Educação impõe virada de página

Educação impõe virada de página

Editorial

Em uma década, o Brasil dobrou o número de alunos matriculados em cursos superiores. Mas o contingente atual, de 6,4 milhões, ainda representa apenas 15% da população com idade entre 18 e 24 anos. As evidências são de que urge acelerar o aumento da escolaridade. E não há tempo a perder: em três anos, o país deverá alcançar o posto de quinta potência econômica mundial – chegar lá com nível educacional tão atrasado será, mais do que vergonhoso, comprometedor para a sustentabilidade do desenvolvimento nacional.

O avanço dos últimos anos se deveu à mudança de enfoque na política de governo, com a educação passando a ser vista como eficaz meio de crescimento, e também à melhoria de vida das pessoas. Superadas décadas de crise, com estagnação, hiperinflação e altas taxas de desemprego, o cidadão não só foi às compras: para melhorar a renda, investiu no próprio aprendizado, suprindo parte da deficiência do Estado. O resultado do dever de casa cumprido é promissor. Estudo da Fundação Getulio Vargas mostra que, a cada ano de estudo adquirido, o brasileiro engorda o salário em cerca de 15%.

A equação igualmente vale para o Produto Interno Bruto, soma das riquezas produzidas no país. O PIB cresce até 7% a cada ano de escolaridade somado pela população, graças à ascensão social e à melhoria das condições de investimento, inclusive em novas tecnologias.

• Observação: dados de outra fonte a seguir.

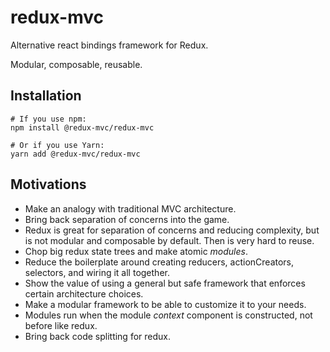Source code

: 
* redux-mvc
  
  Alternative react bindings framework for Redux.
  
  Modular, composable, reusable. 
  

** Installation
    #+BEGIN_EXAMPLE
    # If you use npm:
    npm install @redux-mvc/redux-mvc

    # Or if you use Yarn:
    yarn add @redux-mvc/redux-mvc
    #+END_EXAMPLE
  
** Motivations
   - Make an analogy with traditional MVC architecture.
   - Bring back separation of concerns into the game.
   - Redux is great for separation of concerns and reducing complexity, but is not modular and composable by default. Then is very hard to reuse.
   - Chop big redux state trees and make atomic /modules/.
   - Reduce the boilerplate around creating reducers, actionCreators, selectors, and wiring it all together.
   - Show the value of using a general but safe framework that enforces certain architecture choices.
   - Make a modular framework to be able to customize it to your needs.
   - Modules run when the module /context/ component is constructed, not before like redux. 
   - Bring back code splitting for redux.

A questão é que tantas vantagens ainda são insuficientes para motivar as autoridades a promover a revolução educacional necessária. Lançado no ano passado, o Plano Nacional de Educação (PNE) é desanimadoramente tímido: prevê chegar a 2020 com pouco mais de um terço (33%) dos jovens de 18 a 24 anos na faculdade.

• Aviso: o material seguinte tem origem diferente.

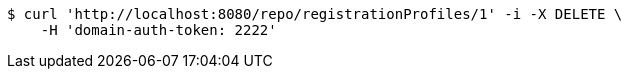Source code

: [source,bash]
----
$ curl 'http://localhost:8080/repo/registrationProfiles/1' -i -X DELETE \
    -H 'domain-auth-token: 2222'
----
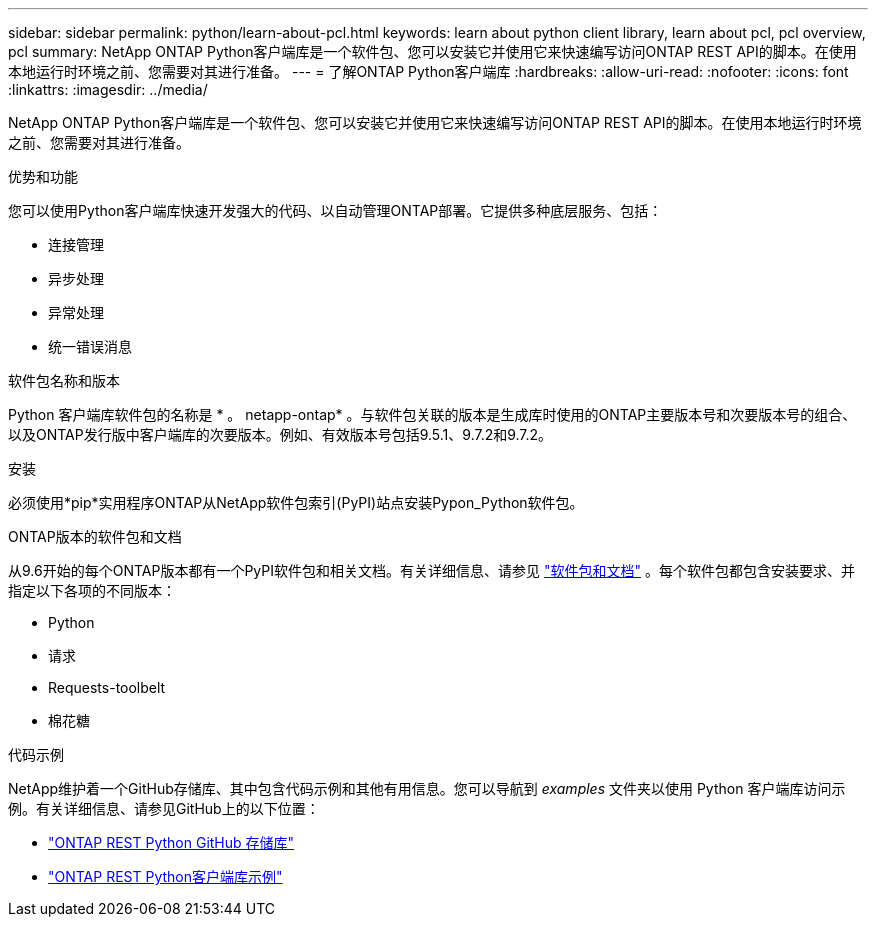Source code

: ---
sidebar: sidebar 
permalink: python/learn-about-pcl.html 
keywords: learn about python client library, learn about pcl, pcl overview, pcl 
summary: NetApp ONTAP Python客户端库是一个软件包、您可以安装它并使用它来快速编写访问ONTAP REST API的脚本。在使用本地运行时环境之前、您需要对其进行准备。 
---
= 了解ONTAP Python客户端库
:hardbreaks:
:allow-uri-read: 
:nofooter: 
:icons: font
:linkattrs: 
:imagesdir: ../media/


[role="lead"]
NetApp ONTAP Python客户端库是一个软件包、您可以安装它并使用它来快速编写访问ONTAP REST API的脚本。在使用本地运行时环境之前、您需要对其进行准备。

.优势和功能
您可以使用Python客户端库快速开发强大的代码、以自动管理ONTAP部署。它提供多种底层服务、包括：

* 连接管理
* 异步处理
* 异常处理
* 统一错误消息


.软件包名称和版本
Python 客户端库软件包的名称是 * 。 netapp-ontap* 。与软件包关联的版本是生成库时使用的ONTAP主要版本号和次要版本号的组合、以及ONTAP发行版中客户端库的次要版本。例如、有效版本号包括9.5.1、9.7.2和9.7.2。

.安装
必须使用*pip*实用程序ONTAP从NetApp软件包索引(PyPI)站点安装Pypon_Python软件包。

.ONTAP版本的软件包和文档
从9.6开始的每个ONTAP版本都有一个PyPI软件包和相关文档。有关详细信息、请参见 link:../python/packages.html["软件包和文档"] 。每个软件包都包含安装要求、并指定以下各项的不同版本：

* Python
* 请求
* Requests-toolbelt
* 棉花糖


.代码示例
NetApp维护着一个GitHub存储库、其中包含代码示例和其他有用信息。您可以导航到 _examples_ 文件夹以使用 Python 客户端库访问示例。有关详细信息、请参见GitHub上的以下位置：

* https://github.com/NetApp/ontap-rest-python["ONTAP REST Python GitHub 存储库"^]
* https://github.com/NetApp/ontap-rest-python/tree/master/examples/python_client_library["ONTAP REST Python客户端库示例"^]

Pior que a realidade quantitativa é a qualitativa. Levantamento da Universidade da Pensilvânia, nos EUA, equipara a produtividade do nosso trabalhador à que os japoneses tinham em 1964, perto de meio século atrás. A tragédia é simples de entender: 90% dos estudantes brasileiros não têm conhecimentos mínimos de matemática e a 62% falta habilidade para ler textos longos. Com a crise lá fora e a proximidade do pleno emprego aqui dentro, a atração de mão de obra, ou seja, a concorrência estrangeira no mercado de trabalho, passa a ser risco extra para o brasileiro. A conjuntura já leva o setor privado a investir em qualificação, mas mesmo esse esforço é incipiente.

Desde domingo, o panorama crítico da educação nacional vem sendo rigorosamente traçado nas páginas do Correio. A série de reportagens chega hoje ao fim, compondo o complexo retrato do desafio imposto ao país. Até cumprir a exigência do Ministério da Educação (MEC) de que universidades e centros universitários tenham pelo menos um terço do quadro de professores formado por mestres ou doutores está difícil de atender. Afinal, só temos 1,4 doutor para cada mil habitantes, ao passo que mais de 60% da população estão enquadrados na categoria de analfabetos funcionais. Para completar, a sexta maior economia do planeta é a 47ª em inovação. Ou viramos essa página, ou seremos nós a ficar para trás.